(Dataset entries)
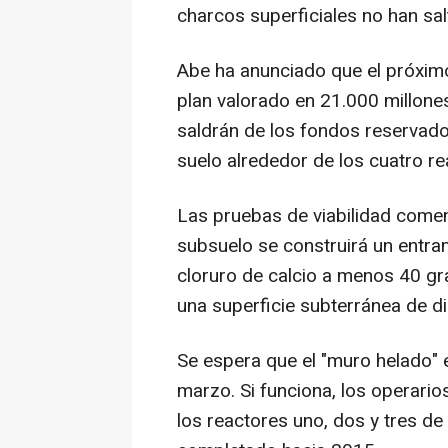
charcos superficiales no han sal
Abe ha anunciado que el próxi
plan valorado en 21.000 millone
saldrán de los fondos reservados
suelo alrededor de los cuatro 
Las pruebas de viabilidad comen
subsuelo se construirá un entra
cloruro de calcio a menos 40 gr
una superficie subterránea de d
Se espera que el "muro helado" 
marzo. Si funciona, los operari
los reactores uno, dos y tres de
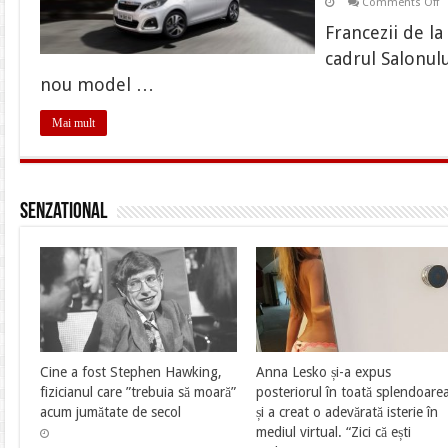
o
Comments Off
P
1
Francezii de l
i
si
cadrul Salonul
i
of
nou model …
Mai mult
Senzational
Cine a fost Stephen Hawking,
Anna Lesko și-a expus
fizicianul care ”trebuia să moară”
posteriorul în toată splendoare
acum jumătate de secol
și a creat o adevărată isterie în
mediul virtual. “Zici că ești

EXERCISE GOAL: Print every line of text in the records above, character for character. Omit the pictures.

RESPONSE AREA:
charcos superficiales no han sal
Abe ha anunciado que el próxi
plan valorado en 21.000 millone
saldrán de los fondos reservados
suelo alrededor de los cuatro 
Las pruebas de viabilidad comen
subsuelo se construirá un entra
cloruro de calcio a menos 40 gr
una superficie subterránea de d
Se espera que el "muro helado" 
marzo. Si funciona, los operari
los reactores uno, dos y tres de
o
Comments Off
P
1
Francezii de l
i
si
cadrul Salonul
i
of
nou model …
Mai mult
Senzational
Cine a fost Stephen Hawking,
Anna Lesko și-a expus
fizicianul care ”trebuia să moară”
posteriorul în toată splendoare
acum jumătate de secol
și a creat o adevărată isterie în
mediul virtual. “Zici că ești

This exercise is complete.